Komodo is a private commercial engine originally developed by Don Dailey and now continued by Mark Lefler and grandmaster Larry Kaufman. How it works is not publicly known, but it claims to rely on a more sophisticated evaluation based on grandmaster understanding and the insights of GM Larry Kaufmann, which is supposed to give it a more human style. It uses a traditional A/B search. It is currently the second strongest traditional chess engine.
Komodo MC is the Monte Carlo search version of Komodo. While the evaluation is the same as regular Komodo, the way it searches is with Monte Carlo tree search instead of A/B minimax. While not quite as strong as regular Komodo, it is improving more quickly.
Houdini is a private commercial chess engine published by Robert Houdart. It has a very fast search and performs well in faster time controls. It loses very few games, and can escape from difficult positions (like its namesake). It is currently the third-strongest traditional chess engine.
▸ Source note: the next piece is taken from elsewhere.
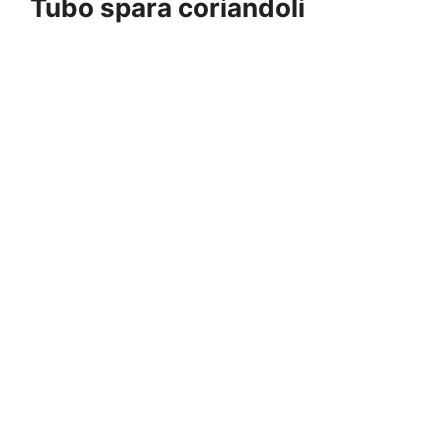
Tubo spara coriandoli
Fire is a private non-commercial chess engine by Norman Schmidt. It was originally released in 2010.
Ethereal is a relatively new open-source chess engine by Andrew Grant, developed mostly as a way to learn and improve his programming. It was created in 2016, and was inspired by Stockfish and other chess engines.
Shredder (or Deep Shredder) won many tournaments and titles in the 1990s and went commercial in 1996. Stefan Meyer-Kahlen is the author.
Laser is an open-source chess engine created in 2015 by the brothers Jeffrey and Michael An, technology students in California.
Neural Network Engines
Lc0 (Leela Chess Zero) is an open-source, community-driven neural network engine. Lc0 has a net based on reinforcement learning, which means it has played itself more than 200 million games, and learns only from playing itself. When it first starts its training, Lc0 knows nothing more than the rules of chess.
It uses a Monte Carlo tree search to choose its moves. Lc0 is currently the strongest chess engine in the world, winning the Chess.com Computer Chess Championship in 2019. Lc0 plays a very different kind of chess from Stockfish. It creates exciting, attacking play, and makes moves that traditional chess engines do not understand. Lc0 tends to play endgames in a strange way, often giving up material on purpose to simplify the game instead of choosing the quickest win.
Leelenstien uses most of the code of Lc0, but has a different neural net based on supervised learning, being fed millions of previously-played chess games from chess engines, as opposed to learning from its own games. This net has proved to not be quite as strong as Lc0’s net.
Antifish also uses most of Lc0’s code, but has a neural net based solely on games played between Lc0 and Stockfish, in an effort to beat Stockfish. Antifish is not as strong as Lc0 or Leelenstein.
Allie is a unique NN engine written by Adam Treat. Allie uses its own Monte Carlo search, move selection, and time management code. Allie can be used with any net, and does not have a net of its own. The Allie author is looking to add A/B search to his engine.